The evening panel exemplified the passionate commitment of the LaRouche movement/Schiller Institute to ennoble souls, through the quality of thinking required for scientific discovery and Classical culture. The second panel had been preceded by a beautiful performance by members of the Schiller Institute of four selections from J.S. Bach’s B Minor Mass. The tension, which results from the concentration demanded by Bach’s compositional method, forces a decision to be made by members of the audience, as to how serious they are, really, about acting on this higher level? With a couple of exceptions—people who walked out during the performance—it is clear, from the quality of deliberation which followed the panels, that most decided to accept that challenge.

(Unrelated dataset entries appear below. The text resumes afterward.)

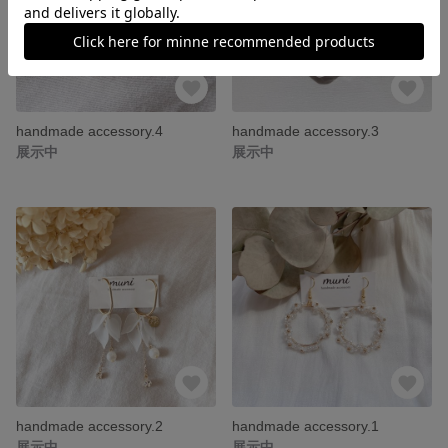
handmade accessory.4
handmade accessory.3
展示中
展示中
handmade accessory.2
handmade accessory.1
展示中
展示中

The evening panel opened with a performance of Mozart’s “Dissonance Quartet,” K. 465, and ended with an intense performance of Beethoven’s Cello Sonata, Op. 69, by My-Hoa Steger and Jean-Sebastien Tremblay. In between these performances, was a video presentation by Mexican scientist Dr. Omar Pensado Diaz, on man and the biosphere, in which he proved the evil incompetence of the British Imperial System. LaRouchePAC’s Megan Beets, speaking on the theme of “The Sense Uncertainty of Truth,” developed this theme as it was presented in LaRouche’s recent papers, with examples of the fraud of sense certainty, and the opposite approach of Johannes Kepler, in his discovery of the orbits of the planets.

Phil Rubinstein, a veteran LaRouche movement leader, took this theme further, in discussing various ironic aspects of human creativity, using devastating humor to invoke in the audience a recognition of how we have tolerated “animal” sense certainty in our day-to-day lives, in contrast to the potential we possess to harness the power of the physical universe.

As the conference closed, Zepp-LaRouche challenged the participants to act on the unifying theme of the conference, that we can, and must, create a better human race, if we are to survive. But this is not a painful challenge, she emphasized, but something which is exciting, and is within our reach, if we accept the challenge. The optimistic spirit she conveyed, at the end of a long day of deliberation, shows that the inspiring contributions of those creative individuals who preceded us, such as Cusa, Kepler, the Founding Fathers, and especially Schiller, are still alive today, and will find new life in the minds of those who attended this event.